- **Available data**:

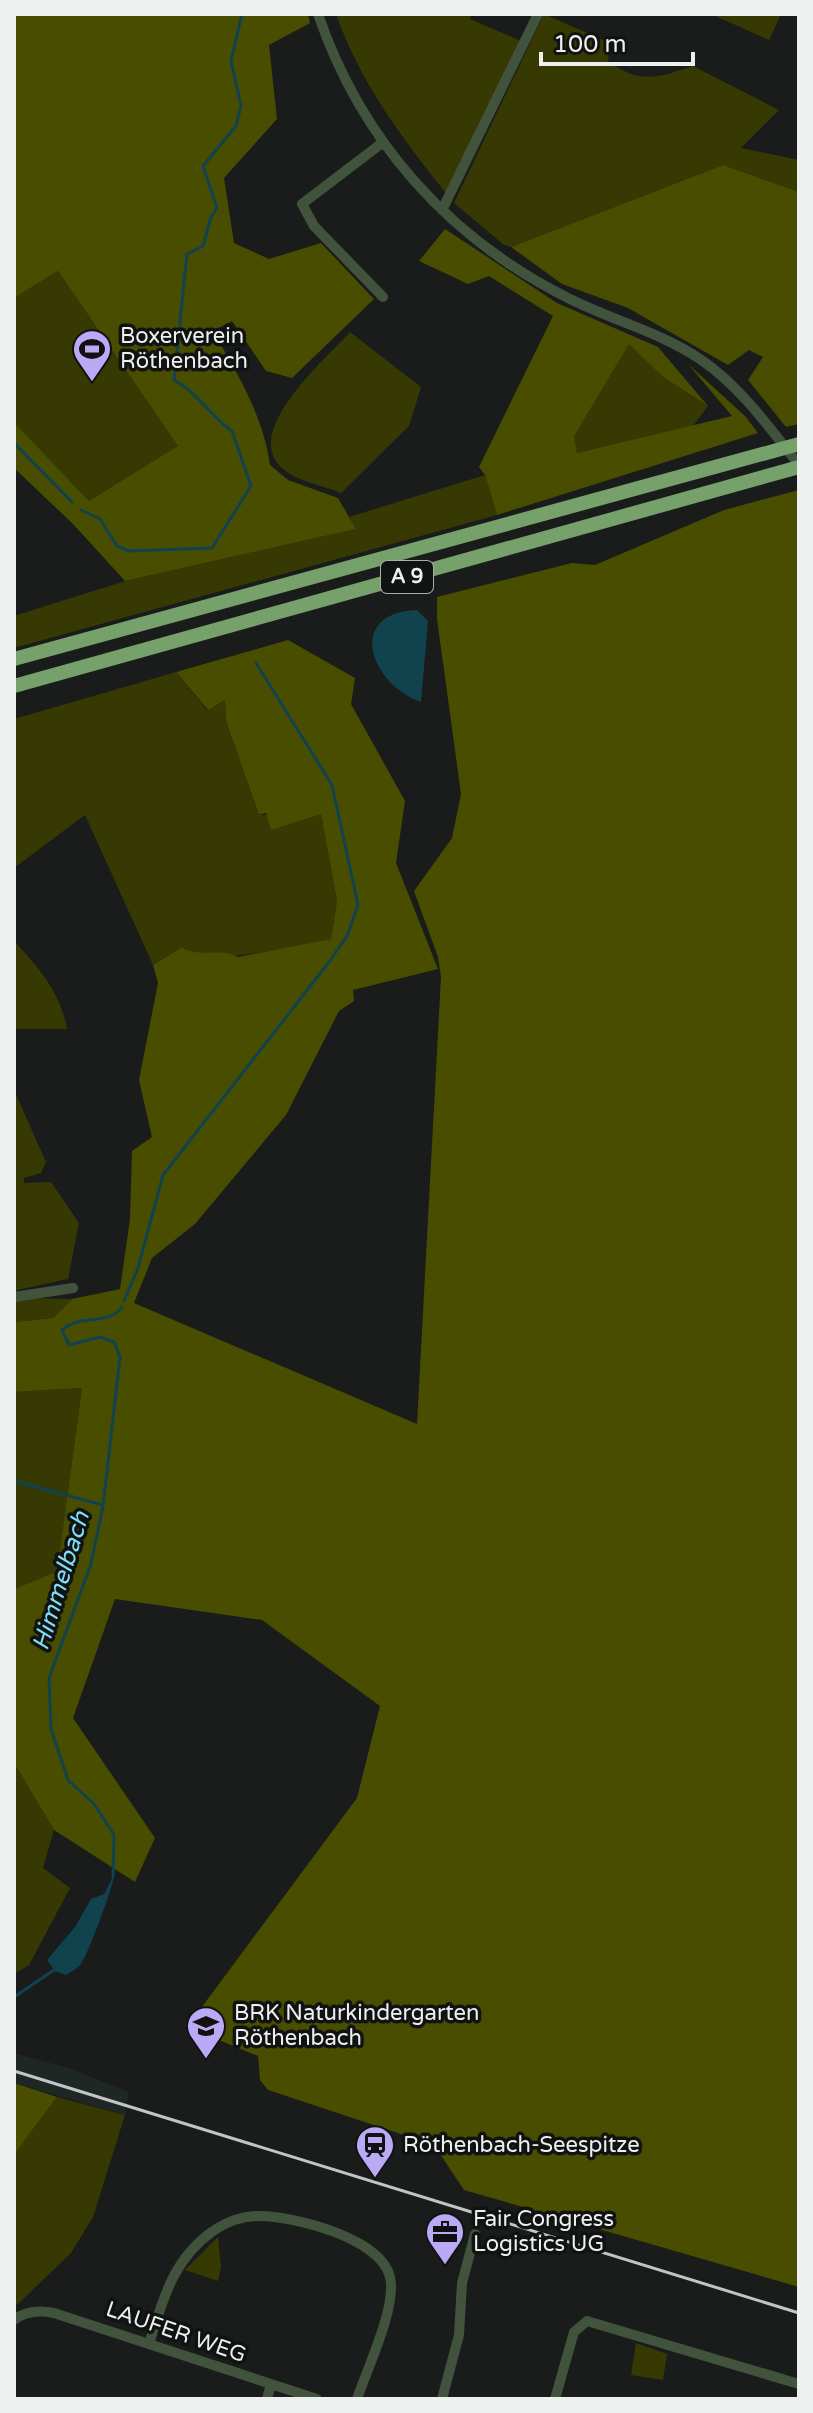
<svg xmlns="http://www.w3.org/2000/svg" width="813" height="2413" viewBox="0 0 813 2413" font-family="'Varela Round',sans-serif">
<rect width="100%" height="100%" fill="#191c1b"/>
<path fill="#1e2723" d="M14,2053L69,2068L129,2092L125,2115L14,2083Z"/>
<path fill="#363902" d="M336,14H471L470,19L521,41L446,193C401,137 360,82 336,14Z
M544,14L610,43L608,62C642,84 656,78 693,66L779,110L741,148L799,160V192L723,165L511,247L504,245L454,203Z
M711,14H781L769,40Z
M58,271L179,447L89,501L14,422V298Z
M350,332L421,387L409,426L341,493C324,486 297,481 283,469C240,432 325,360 350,332Z
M629,343L663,377L708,406L693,426L577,453L573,436Z
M485,475L497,515L14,648V616L125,581L356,529L349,517Z
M176,672L207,710L225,700L226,721L259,815L321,813L337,901L331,939C296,946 211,968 182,947L153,965L85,815L14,868V719Z
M14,941C39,968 60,991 67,1029H14Z
M14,1090L46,1162L41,1173L24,1178V1183L51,1182L79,1223L68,1279L17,1290V1298L72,1299L53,1318L14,1322Z
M82,1388L57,1573L14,1589V1392Z
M14,1763L54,1830L43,1868L70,1888L29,1965L14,1974Z
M57,2097L125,2115L93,2217L71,2253L17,2305L14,2303V2155Z
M218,2237L221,2267L218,2281L185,2270Z
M636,2343L667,2354L663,2380L631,2375Z"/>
<path fill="#494d00" d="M14,14H308L310,23L269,45L277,119L224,178L234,243L269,259L321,243L374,299L292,378L266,371L232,321L213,331C238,375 263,415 270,465L288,480L338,498L356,529L125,581L73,524L14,468V422L89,501L178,446L58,271L14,298Z
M723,165L799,192V424L786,427L748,380L763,357L749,350L728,365L628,308L562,284L511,247Z
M445,229L557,303L658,347L708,406L663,377L629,344L574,436L577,453L732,416L688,364L745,416L758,433L497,515L485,475L479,467L553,316L489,276L468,284L419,261Z
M799,490V2287L464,2190L434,2145L268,2090L260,2080L258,2056L187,2027L357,1798L380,1706L262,1620L115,1599L73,1718L155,1838L135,1882L54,1830L14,1763V1589L57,1572L82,1388L14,1392V1322L53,1318L72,1299L120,1289L130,1219L132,1151L152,1137L139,1080L158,983L153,965L182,947C199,959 221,947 238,957L331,939L337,901L321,814L271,830L266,813L259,815L226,721L225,700L208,710L176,672L288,640L355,678L351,704L405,801L396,863L438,969L353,990L354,1001L339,1011L286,1115L195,1224L152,1258L134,1303L417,1424L441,977L438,957L414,891L452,838L461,794L437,619V597L572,563L595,565L724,510Z
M14,2083L57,2097L14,2155Z"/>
<path fill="#11434f" d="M417,610L428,621L421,702C370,684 345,613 417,610Z
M114,1875C115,1882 87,1957 81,1964C78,1968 71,1972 66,1975L55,1971L47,1960L75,1927L91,1899L104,1894Z"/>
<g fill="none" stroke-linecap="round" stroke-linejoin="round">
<path stroke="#11434f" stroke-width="3" d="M230,430C209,414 198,393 174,380L187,254L203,246L211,217L217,208L203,166L236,126L241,106L231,61L242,14
M14,443L72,502
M81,510L100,519L117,546L129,551L212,548L251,486L232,431
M124,1301L138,1268L163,1175L329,962L347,936L358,905L332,785L256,663
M14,1481L103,1505
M113,1877L114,1835L94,1804L68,1780L51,1729L49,1678L91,1564L103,1506L120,1357L114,1342L100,1337L69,1345L62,1330C79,1314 109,1326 122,1307
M14,1997L57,1968"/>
<path stroke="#42533d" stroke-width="10" d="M318,14C361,140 448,238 568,298C611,320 658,331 700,359C741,387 769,427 799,465
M382,143L302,204L314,226L383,297
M442,210L538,14
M14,1297L73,1288
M14,2320C26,2311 39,2310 54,2313L317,2399
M149,2344C163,2299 173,2259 213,2231C226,2222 243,2216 259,2216C294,2216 381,2238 390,2277C397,2307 367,2369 357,2399
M267,2399L271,2384
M442,2399L459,2335L462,2283L475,2234
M555,2399L574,2332L587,2321L799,2384"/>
<path stroke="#76a16b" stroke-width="14" d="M14,659L799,444
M14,686L799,467"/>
<path stroke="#c2c5c4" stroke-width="3" d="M14,2071L799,2313"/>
</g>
<defs>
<symbol id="stadium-pin" viewBox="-11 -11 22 30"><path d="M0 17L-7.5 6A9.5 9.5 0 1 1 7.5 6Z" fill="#baaaf6" stroke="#101312"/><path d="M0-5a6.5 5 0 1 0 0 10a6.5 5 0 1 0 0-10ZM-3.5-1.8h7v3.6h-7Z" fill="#111"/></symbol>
<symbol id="school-pin" viewBox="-11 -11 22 30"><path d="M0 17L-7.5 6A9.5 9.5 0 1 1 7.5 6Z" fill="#baaaf6" stroke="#101312"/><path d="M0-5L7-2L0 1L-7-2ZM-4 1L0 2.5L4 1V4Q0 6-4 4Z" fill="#111"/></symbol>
<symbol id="station-pin" viewBox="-11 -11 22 30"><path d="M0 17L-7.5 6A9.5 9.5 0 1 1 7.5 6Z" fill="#baaaf6" stroke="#101312"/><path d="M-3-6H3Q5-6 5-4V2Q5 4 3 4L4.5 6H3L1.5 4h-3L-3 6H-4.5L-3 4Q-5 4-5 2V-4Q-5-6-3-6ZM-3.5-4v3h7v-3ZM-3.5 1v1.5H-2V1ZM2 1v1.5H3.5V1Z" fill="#111"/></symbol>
<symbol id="office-pin" viewBox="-11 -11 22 30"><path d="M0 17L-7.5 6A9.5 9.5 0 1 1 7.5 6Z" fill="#baaaf6" stroke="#101312"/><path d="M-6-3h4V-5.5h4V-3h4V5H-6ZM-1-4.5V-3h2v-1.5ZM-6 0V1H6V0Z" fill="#111"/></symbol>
</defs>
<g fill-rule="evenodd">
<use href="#stadium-pin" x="70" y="327" width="44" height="60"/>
<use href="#school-pin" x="184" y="2004" width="44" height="60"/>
<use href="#station-pin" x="353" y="2123" width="44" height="60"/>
<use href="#office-pin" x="423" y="2210" width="44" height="60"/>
</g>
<g text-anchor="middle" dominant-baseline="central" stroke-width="7" stroke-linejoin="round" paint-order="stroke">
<rect fill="#101312" stroke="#abaead" stroke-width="2" x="381" y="561" width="52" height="32" rx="6"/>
<g font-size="20" font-weight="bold" fill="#eef0ef">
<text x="407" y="577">A 9</text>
</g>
<g font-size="22" fill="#eef0ef" stroke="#101312" text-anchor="start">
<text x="120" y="336">Boxerverein<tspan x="120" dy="25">Röthenbach</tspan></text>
<text x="234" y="2013">BRK Naturkindergarten<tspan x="234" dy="25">Röthenbach</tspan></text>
<text x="403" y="2145">Röthenbach-Seespitze</text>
<text x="473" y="2219">Fair Congress<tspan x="473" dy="25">Logistics UG</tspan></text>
</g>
<g font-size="22" fill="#eef0ef" stroke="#101312">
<text transform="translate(176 2332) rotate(19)">LAUFER WEG</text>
</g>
<g font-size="24" font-style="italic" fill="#7ddef6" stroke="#101312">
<text transform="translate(61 1581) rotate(-73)">Himmelbach</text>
</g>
</g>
<rect width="813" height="2413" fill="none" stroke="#eef0ef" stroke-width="32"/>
<path d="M541 52v12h152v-12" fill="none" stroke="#eef0ef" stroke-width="4"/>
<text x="553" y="52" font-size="24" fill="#eef0ef" stroke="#101312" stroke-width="6" paint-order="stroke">100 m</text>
</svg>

- **Exercise requirements**:
Give the number of lines in the entries above that contain the string "linejoin", and nothing more.

- **Response area**:
2